|By Josh Mazgelis||
|December 12, 2013 09:30 AM EST||
Many people have turned to virtualization for, among other reasons, the increased ease of disaster recovery. Because virtual machines are no more than files on a disk connected to standardized hypervisor hardware, those virtual machines can be shared, copied, moved, and recovered almost anywhere. Whether you’re looking at clustered hypervisors with VMware HA/FT, remote datacenters with VMware SRM, or the plenitude of cloud IaaS companies willing to spin up your backups in the event of a failure, all of these solutions provide what I refer to as “hardware availability”
If there’s a problem with a physical server running the hypervisor, machines can be restarted on an adjacent machine. If there’s a bigger issue like a power outage or a site failure, machines can be restarted in another datacenter or in the cloud. No matter what the hardware problem is, the machine itself can just be run somewhere else.
But what happens if the virtual machine, the operating system running in it, or even the application itself, is the point of the failure? Copying that virtual machine file to another hypervisor isn’t going to solve the problem. The copy of the VM is going to have the same issue as the original no matter where it is run from.
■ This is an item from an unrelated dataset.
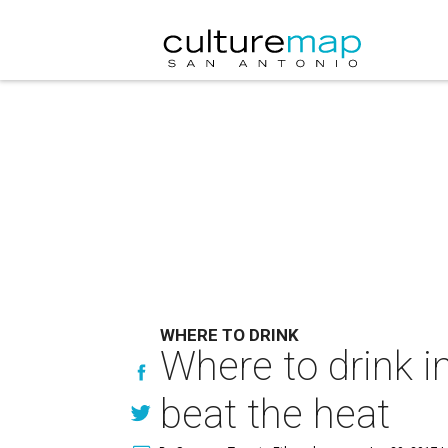
WHERE TO DRINK
Where to drink i
beat the heat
When this happens, you now need to choose between rolling back to an earlier copy prior to the failure or accepting the downtime that it takes to resolve the issue at hand. For business-critical applications, neither of these is a desirable option.
While hardware availability is a great boon for IT continuity planners, those same people need to recognize that one size does not fit all. If a given business service absolutely positively needs to stay online, it’s important to look for ways to build in resilience to failures and provide more application availability.